Second, design-wise, I might be wrong about exploitation v. exploration. I had in mind that if you put a movie on HSX and try to value it, you will be way off on movies that don’t already conform to existing kinds of movies. Or, if you base your decisions on what kinds of things people like/want, you end up with Playstation 3 and Xbox 360, and miss the Wii – because people didn’t ‘want’ it before it existed. Ugh, I’m getting muddy.
But I might be wrong – I mean, Paul DePodesta (of Moneyball, soon a movie with Brad Pitt and ironically undervalued at $31.75 on HSX) explicitly noted that he used data and no assumptions about existing scouting experts to come up with a new way to assess player value.
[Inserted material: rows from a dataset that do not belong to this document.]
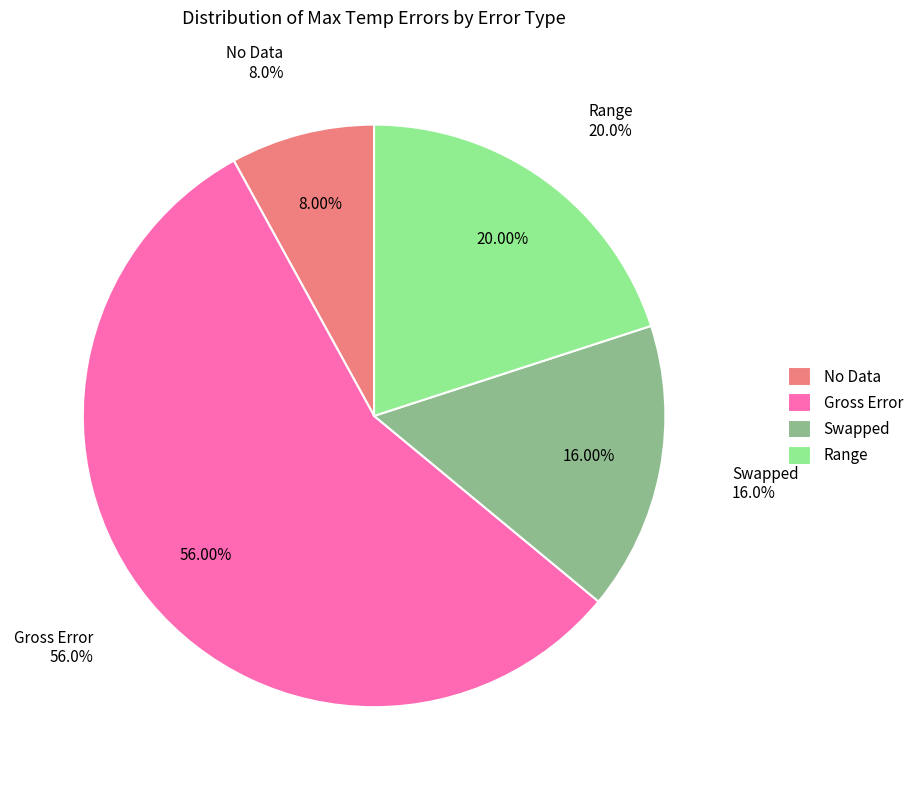

How many segments does this pie chart have?

4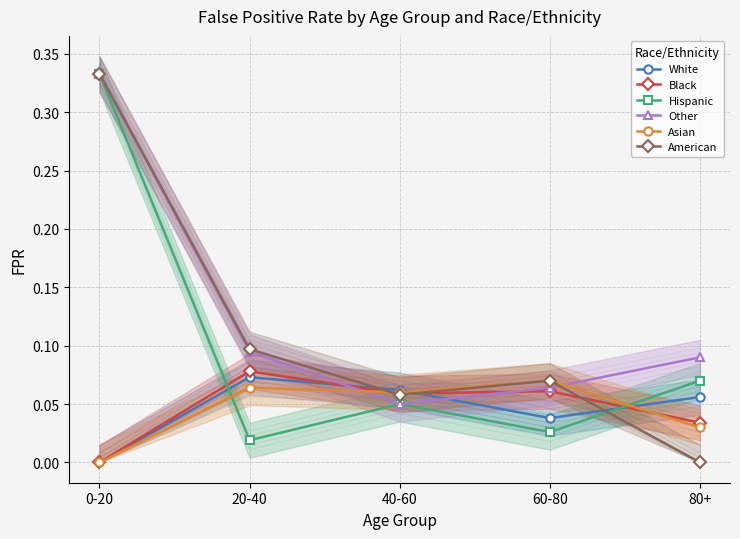

What is the label of the 2nd point from the left?

20-40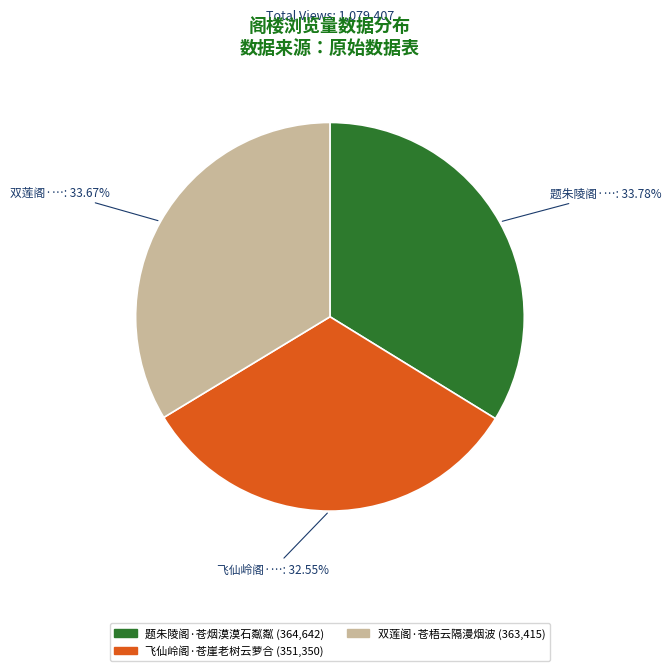

To the nearest percent, what is the combined percentage of 双莲阁·苍梧云隔漫烟波 and 飞仙岭阁·苍崖老树云萝合?

66%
Clearly exploration through data mining.
(and a propos Mike’s comment above, why 538 and Netflix does well, it seems as though it is something about the difference between regression analysis and Singular Value Decomposition/factor analysis; but that requires more explanation)
But my problems are theoretical, and here I enlist Hahn and Tetlock’s definitive Information Markets: A New Way of Making Decisions. Which for a theoretical basis starts with (on p2) “Why do information markets work as well as they do?” And then references….The Wisdom of Crowds. And then moves on to design. And Surowiecki’s theoretical answer?
“At heart, the answer rests on a mathematical truism. If you ask a large enough group of diverse, independent people to make a prediction or estimate a probability, and then average those estimates, the errors each of them makes in coming up with an answer will cancel themselves out. Each person’s guess, you might say, has two components: information and error. Subtract the error, and you’re left with information…With most things the average is mediocrity. With decision making, it’s often excellence. You could say it’s as if we’ve been programmed to be collectively smart” (p10-11).
Not really obvious at all. There is no answer why a market metaphor would result in something better than experts. But we have the technology to do it, and it seems experimentally to work, and in web 2.0 we can get users to do this all for free! And so screw it – off with the design team and on with the user testing.